Tokyo University of Science researchers identify molecular mechanism where anti aging polyamines potentially stimulate aggressive cancer growth

Tokyo University of Science researchers discover that polyamines can promote cancer growth via the eIF5A2 protein while supporting healthy aging via eIF5A1.

By: AXL Media

Published: Mar 2, 2026, 10:35 AM EST

Source: The information in this article was sourced from ScienceDaily

The Dual Role of Polyamines in Human Cells

Polyamines are naturally occurring molecules essential for basic biological functions, including cell growth and specialization. Recently, compounds such as spermidine have gained popularity as geroprotectors because they stimulate autophagy, a vital cellular recycling process. However, a significant scientific contradiction has persisted as clinical observations consistently show high polyamine levels in aggressive cancers. New research from Japan now clarifies how these molecules can simultaneously promote longevity in healthy cells and turbocharge growth in malignant ones.
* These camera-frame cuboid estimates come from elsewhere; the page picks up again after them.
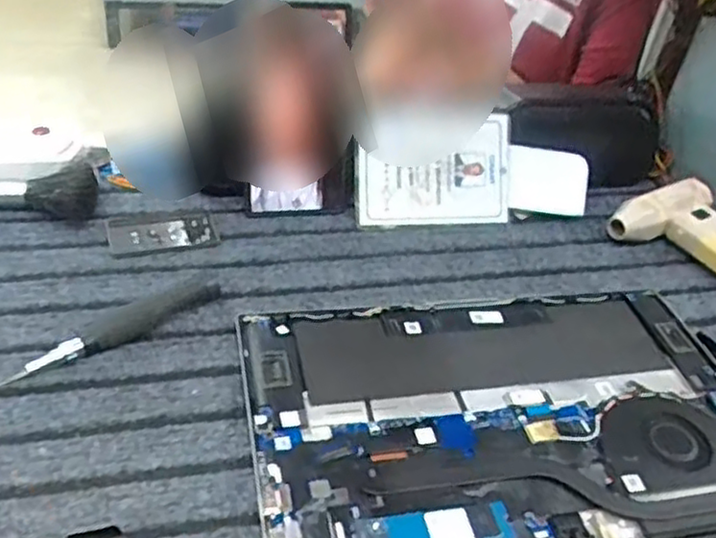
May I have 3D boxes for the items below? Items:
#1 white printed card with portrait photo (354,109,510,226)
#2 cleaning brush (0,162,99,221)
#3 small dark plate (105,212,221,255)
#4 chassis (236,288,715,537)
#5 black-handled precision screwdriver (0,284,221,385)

Proteomic Analysis of Metabolic Shifts

A research team led by Associate Professor Kyohei Higashi utilized advanced molecular and proteomic techniques to examine over 6,700 proteins in human cancer cell lines. The study revealed that in a cancerous environment, polyamines primarily boost aerobic glycolysis, a process that rapidly generates energy for tumor cells. This metabolic shift differs significantly from the mitochondrial respiration improvements seen in healthy aging. The findings suggest that the impact of polyamines is heavily dependent on the specific biological context of the tissue.

Contrasting Initiation Factors eIF5A1 and eIF5A2

The study identified two nearly identical proteins, eIF5A1 and eIF5A2, as the key mediators of this dual behavior. In healthy tissues, polyamines activate eIF5A1 to support mitochondria and cellular maintenance. Conversely, in cancer tissues, polyamines promote the synthesis of eIF5A2. This latter protein controls gene expression at the translational level to facilitate the rapid proliferation of cancer cells. Despite sharing 84 percent of their amino acid sequence, these two proteins drive entirely different cellular outcomes.